(Text data extracted from pages)
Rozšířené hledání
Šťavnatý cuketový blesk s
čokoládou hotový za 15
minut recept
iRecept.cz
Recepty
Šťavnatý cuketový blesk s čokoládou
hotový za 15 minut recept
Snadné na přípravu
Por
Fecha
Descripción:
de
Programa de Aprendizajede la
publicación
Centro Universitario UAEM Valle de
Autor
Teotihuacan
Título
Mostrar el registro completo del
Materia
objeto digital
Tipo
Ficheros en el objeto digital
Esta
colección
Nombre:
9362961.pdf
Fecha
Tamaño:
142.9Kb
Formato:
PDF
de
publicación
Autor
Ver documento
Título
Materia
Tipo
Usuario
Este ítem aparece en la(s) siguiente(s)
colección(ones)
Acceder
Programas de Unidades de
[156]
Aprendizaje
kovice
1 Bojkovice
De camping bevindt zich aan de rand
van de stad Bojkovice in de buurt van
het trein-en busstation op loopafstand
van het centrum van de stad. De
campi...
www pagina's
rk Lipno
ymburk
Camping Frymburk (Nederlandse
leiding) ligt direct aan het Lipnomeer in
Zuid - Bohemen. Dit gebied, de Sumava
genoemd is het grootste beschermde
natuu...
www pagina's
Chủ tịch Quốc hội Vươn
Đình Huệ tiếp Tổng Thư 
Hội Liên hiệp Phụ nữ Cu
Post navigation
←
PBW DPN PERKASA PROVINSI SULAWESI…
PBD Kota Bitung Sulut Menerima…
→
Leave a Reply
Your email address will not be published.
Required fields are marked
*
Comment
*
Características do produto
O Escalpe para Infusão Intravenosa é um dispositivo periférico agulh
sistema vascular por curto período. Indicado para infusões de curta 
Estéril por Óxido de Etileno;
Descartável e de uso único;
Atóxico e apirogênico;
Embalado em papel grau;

• _What to do_: Turn every line of the listing above into a numbered list, leaving out any blank lines.

• _Output of the task_:
1. Rozšířené hledání
2. Šťavnatý cuketový blesk s
3. čokoládou hotový za 15
4. minut recept
5. iRecept.cz
6. Recepty
7. Šťavnatý cuketový blesk s čokoládou
8. hotový za 15 minut recept
9. Snadné na přípravu
10. Por
11. Fecha
12. Descripción:
13. de
14. Programa de Aprendizajede la
15. publicación
16. Centro Universitario UAEM Valle de
17. Autor
18. Teotihuacan
19. Título
20. Mostrar el registro completo del
21. Materia
22. objeto digital
23. Tipo
24. Ficheros en el objeto digital
25. Esta
26. colección
27. Nombre:
28. 9362961.pdf
29. Fecha
30. Tamaño:
31. 142.9Kb
32. Formato:
33. PDF
34. de
35. publicación
36. Autor
37. Ver documento
38. Título
39. Materia
40. Tipo
41. Usuario
42. Este ítem aparece en la(s) siguiente(s)
43. colección(ones)
44. Acceder
45. Programas de Unidades de
46. [156]
47. Aprendizaje
48. kovice
49. 1 Bojkovice
50. De camping bevindt zich aan de rand
51. van de stad Bojkovice in de buurt van
52. het trein-en busstation op loopafstand
53. van het centrum van de stad. De
54. campi...
55. www pagina's
56. rk Lipno
57. ymburk
58. Camping Frymburk (Nederlandse
59. leiding) ligt direct aan het Lipnomeer in
60. Zuid - Bohemen. Dit gebied, de Sumava
61. genoemd is het grootste beschermde
62. natuu...
63. www pagina's
64. Chủ tịch Quốc hội Vươn
65. Đình Huệ tiếp Tổng Thư 
66. Hội Liên hiệp Phụ nữ Cu
67. Post navigation
68. ←
69. PBW DPN PERKASA PROVINSI SULAWESI…
70. PBD Kota Bitung Sulut Menerima…
71. →
72. Leave a Reply
73. Your email address will not be published.
74. Required fields are marked
75. *
76. Comment
77. *
78. Características do produto
79. O Escalpe para Infusão Intravenosa é um dispositivo periférico agulh
80. sistema vascular por curto período. Indicado para infusões de curta 
81. Estéril por Óxido de Etileno;
82. Descartável e de uso único;
83. Atóxico e apirogênico;
84. Embalado em papel grau;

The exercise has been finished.